In his article in the Wall Street Journal entitled 'How the 'Jesus' Wife' Hoax Fell Apart', Jerry Pattengale concludes with an interesting comment: 'this episode is not totally without merit. It will provide a
valuable case study for research classes long after we're gone and the
biblical texts remain.'
So, given that the whole debacle is basically over (except for mopping up exercises), what lessons can be learnt?
a) It is possible for a forger to get hold of papyri, mix ink according to ancient conventions, compose a semi-plausible pastiche of a text, and mislead scholars, academic institutions, the media, and the public. Exactly what he (or she) hoped to gain from it is not clear, but if it was simply mischief, then he has probably far exceeded his wildest dreams. Given this possibility it is important that if someone approaches you with an unpublished text which meshes in with your own academic interests, then critical skepticism rather than credulity should control your responses. Nothing is innocent until proven guilty in this scenario. Also the forger will target a scholar who he thinks is persuadable, not a manuscript expert, and who has wider credibility to make the discovery known (remember that in this case Prof King at first didn't respond to the invitation, but the forger didn't go to some other scholar, he waited a year and then went back to reel in Prof King).
b) Get the back story straight and get all the documents involved. Although at the time and in retrospect we may think that the problems of palaeography, subject matter, and textual composition with the Pseudo-Gospel of Jesus' Wife* were sufficient to conclude it was a fake; the additional confirmation of that came from the Pseudo-Gospel of John Fragment and the proof that it was copied from a published form of a text. That conclusive anachronism becomes the nail in the coffin which is universally convincing (just as its demonstrable dependence on a published edition of Mark finally did for 2427). So the people calling for access to the whole collection in 2012 are vindicated.
-----
◆ Exercise A ◆
Translate this sentence from the post on the "Jesus' Wife" hoax into Spanish: "Nothing is innocent until proven guilty in this scenario."
◆ Exercise B ◆
Carry on the post on the "Jesus' Wife" hoax, picking up right after its final sentence.
The rows play no part in any of this.

◆ Material supplied ◆
-----
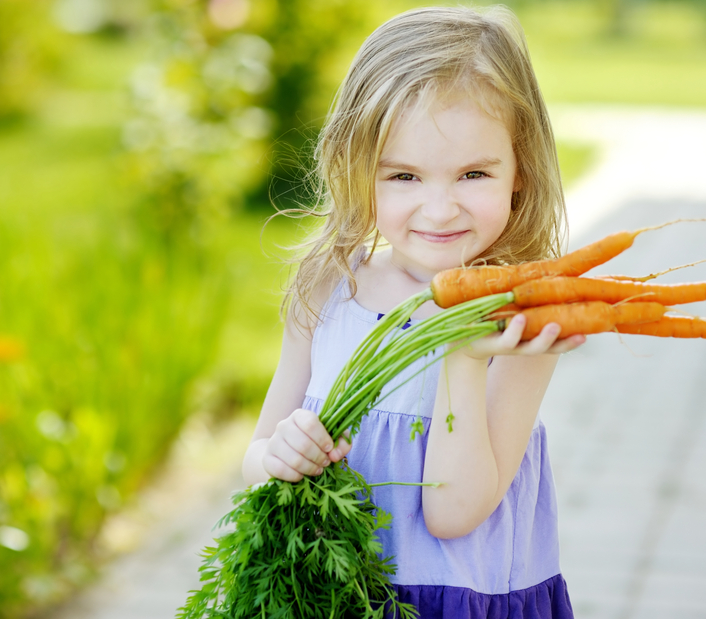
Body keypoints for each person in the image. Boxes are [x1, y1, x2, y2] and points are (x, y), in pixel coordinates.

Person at [241, 6, 585, 618]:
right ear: (357, 172)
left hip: (456, 601)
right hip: (329, 595)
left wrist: (462, 356)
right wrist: (277, 457)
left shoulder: (520, 321)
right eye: (403, 176)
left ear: (520, 174)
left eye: (473, 173)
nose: (439, 209)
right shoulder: (330, 287)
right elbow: (258, 454)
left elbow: (453, 514)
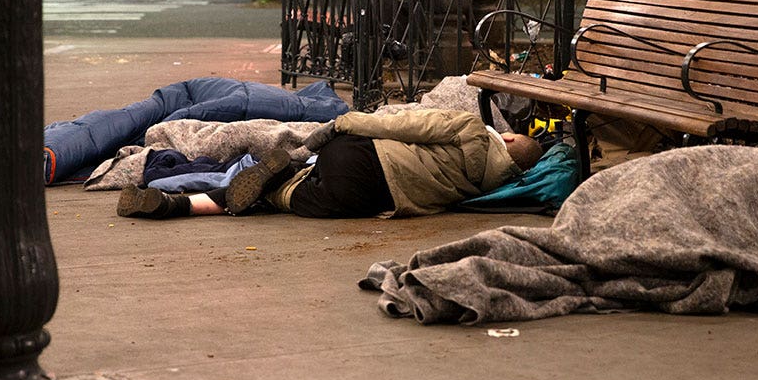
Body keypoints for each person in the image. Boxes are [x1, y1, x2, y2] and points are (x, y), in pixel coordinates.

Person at [117, 108, 544, 220]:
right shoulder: (490, 187)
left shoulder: (471, 127)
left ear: (505, 137)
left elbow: (404, 125)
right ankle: (179, 207)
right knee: (272, 197)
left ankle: (283, 170)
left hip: (363, 156)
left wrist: (341, 124)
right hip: (369, 198)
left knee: (279, 173)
-----
◆ Task output A ◆
En este escenario, nada es inocente hasta que se demuestre su culpabilidad.

◆ Task output B ◆
c) The results of scientific tests need to be carefully interpreted. Don't just read the summaries that are repeated in the press releases. Get hold of the full scientific reports. Again, that was an incidental key step in this process (because the scientific ink report also happened to have a photo of Ps-John).
d) Careful observation of the actual manuscript (or good images) may generate suspicion and even offer pointers to forgery which may be individually persuasive, but generating a consensus requires multiple points of suspicion (and/or clearcut anachronism).
e) Get high resolution images on the internet and let some crowd-sourcing do the critical work. In this episode the scholarly blogs on the subject come out pretty well, while the Harvard folk are looking a little gullible. The blogs sorted in a month what Harvard couldn't. We all know when bloggers get their teeth into something they can be tenacious and feed off each other. Surely there will now be scholarly articles on this mess, in NTS and hopefully in HTR, but I doubt they'll offer more than the blogs have already done.
f) Composing a plausible ancient text by free composition is difficult. Several recent forgeries have involved creating text by copying and adapting existing published texts of similar type (both of these obviously Ps-GJW as Watson, Bernhard and others showed; Ps-John as Askeland, Suciu, have now shown, and presumably some of the others in the same collection which haven't been made public yet; the lead codices, etc.). So scholars should look, not only at comparing new documentary finds with other ancient texts, but also with published forms of similar texts. Here tell-tale anachronisms (like following the Grondin misprint or having 17 line endings agree except when a page is turned) are perhaps the most generally conclusive bits of the evidence.
g) Forgers invent fake histories, provenance and documents to bolster the authenticity of the forgery, but these are a potential weak link. No surprise that in this case all these documents have been kept from the scholarly community.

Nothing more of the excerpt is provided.